Cool Thanks, that made my day. He is talking about the large scale mapping problems and how there are errors due to the lack of accuracy of OpenGL and the limitations of 32bit int for the block positions. These are things that I specifically designed my game engine to avoid so its real cool to see that he is well behind the curve on that one. When I place a map down on my ViewingDale on another planet on a piece of land and the icon is small - like say a chair in a room, it should have the same positional accuracy as one placed in a room on the original planet a long way away. If he cant do this then he is going to be in a world of pain when it comes to people playing in large areas since his engine is going to wibble and jitter all the positions and this is what he is saying that happens - it gets more buggy as you go out. I kinda feel for something that is so popular, thats pretty lame. You cant rely on the float implementation of OpenGL at such extreme values. He is going to have to completely redesign his whole engine to cope with that if he wants to make very large scale buildings. Very interesting that - probably just to me but interesting all the same.

----------


## guyanonymous

Well, to be fair, the tallest a building in the game can be is 128 blocks, including the bottom bedrock layer.
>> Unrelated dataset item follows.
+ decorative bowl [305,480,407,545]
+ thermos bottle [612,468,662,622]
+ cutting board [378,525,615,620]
And for people to move far enough for these issues to effect them involves modding/cheating, and, realistically, isn't something that 99.99999% of users would encounter during normal game-play.  

Here's some user video of what happens etc.. http://www.minecraftforum.net/viewto...p?f=35&t=53577

And here's some info: "At 12,550,820 units, the normal world stops and these edgelands start. They continue until 32,000,000 units, where they suddenly stop and nothing is beyond them."
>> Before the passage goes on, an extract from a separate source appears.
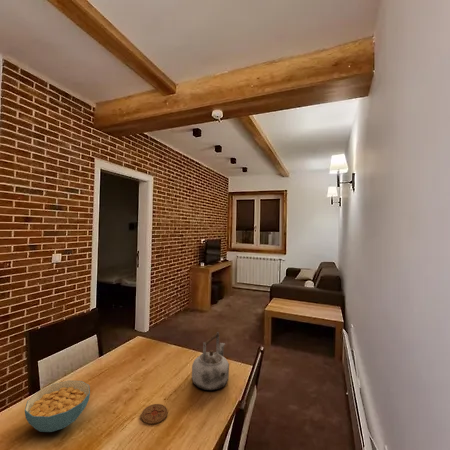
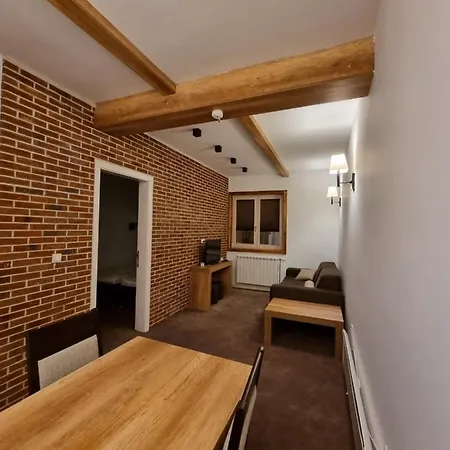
- cereal bowl [24,380,91,433]
- kettle [191,331,230,391]
- coaster [140,403,169,425]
Each unit is ~1m in real-world terms, so the issues don't start until people have gone 12 550.820 km in any direction from the center of the world (the spawn point), and they can continue (albeit with distortions, slowdowns, etc) until they've gone 32,000 km from spawn.  

I think he's doing OK.

That said - I'm all about endless worlds etc, and planning ahead.  Imagine how much resolution we'd have if each block was 1dm instead of 1m (we'd need a bit more height in the world)...or 1cm.  Let's get some 64bit goodness rolling in games and other applications people!  :Very Happy:

----------


## Redrobes

Yeah I guess what he is doing is not exactly world building with lego is it. One of the things I needed in mine but I would have also thought would have been good in his too tho is where you can tie up two peoples creations in blocks together and make the hierarchy. So that by adding more and more peoples creations you from a collection of buildings to a town and then many towns to a world. So once he is heading down that road he will encounter the same kinds of problems.
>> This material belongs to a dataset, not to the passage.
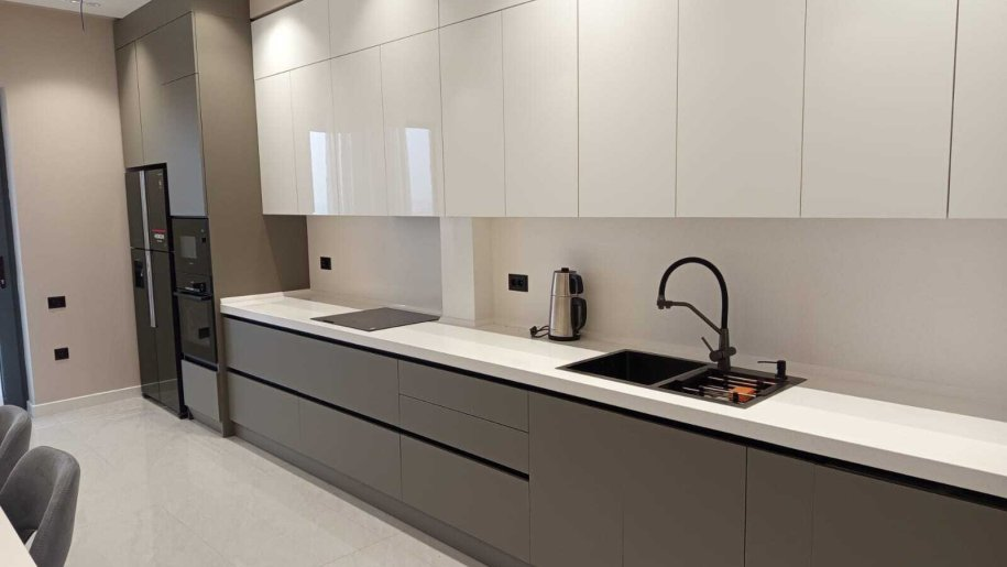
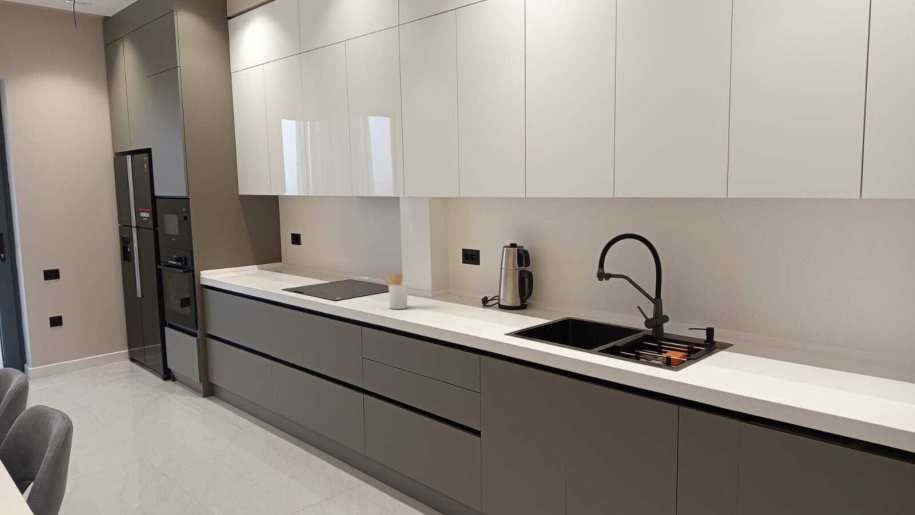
+ utensil holder [378,272,409,310]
If you want blocks of 1cm then you might as well go for a height map. Ok so he can do holes and caves but man, have you seen the memory footprint for 3D solid block models ??? Obviously adding one more dimension really multiplies it. I am not at all surprised he has a 128 block limit going skyward.

In the near future I am going to be posting something quite relevant to real time world building so keep your eye out for it - probably on my blog I expect.

NINJA: Ahh - looks like Monks has beaten me to it...
http://www.cartographersguild.com/sh...l=1#post147148

----------


## monks

HAAAA! ...oops...:-D 
 Interesting thread  :Wink:

----------


## monks

Just caught a few videos of this. What a novel idea! I especially like the caves. If only it was 64 bit. I think given a few tools for editing, it could go somewhere really interesting.

monks

----------


## monks

For an alternative view on things: http://dev.codeflow.org/entries/2010...s-in-opengl-4/

monks

----------